Instagramの責任者であるアダム・モセリ氏は、オーストラリアでの記者会見において、レコメンデーションシステムをオフにしたユーザーの体験は悪化すると指摘しました。モセリ氏によれば、ユーザーが時系列順のフィードに切り替えると、企業やブランド、パブリッシャーによるコンテンツが過剰になり、ユーザーがより多くのコンテンツを見逃す結果、プラットフォーム上での滞在時間とエンゲージメントが最大で50%低下すると述べています。

この発言は、プラットフォーム側にレコメンデーション機能の停止を促す仕組みの導入を検討しているオーストラリアの法案を背景に行われました。モセリ氏は、時系列フィードがユーザー体験を損なうと主張しているのではなく、あくまでエンゲージメントと滞在時間が減少するという結果に焦点を当てています。

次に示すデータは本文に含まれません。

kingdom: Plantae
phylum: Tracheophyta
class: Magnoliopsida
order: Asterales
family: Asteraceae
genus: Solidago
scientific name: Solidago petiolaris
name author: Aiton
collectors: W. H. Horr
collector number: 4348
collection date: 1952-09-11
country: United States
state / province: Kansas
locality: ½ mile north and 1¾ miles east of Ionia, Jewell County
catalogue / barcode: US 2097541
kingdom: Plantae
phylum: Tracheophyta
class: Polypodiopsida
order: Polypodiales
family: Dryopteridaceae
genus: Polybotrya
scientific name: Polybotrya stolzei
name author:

一方で、欧州のデジタルサービス法(DSA)では、プロファイリングに基づかないフィード選択肢の提供が義務付けられていますが、その利用率は限定的です。モセリ氏が示したエンゲージメントの低下という数値は、ユーザーが機能を利用しない理由が、単なる関心の低さではなく、設定の分かりにくさに起因している可能性を示唆しています。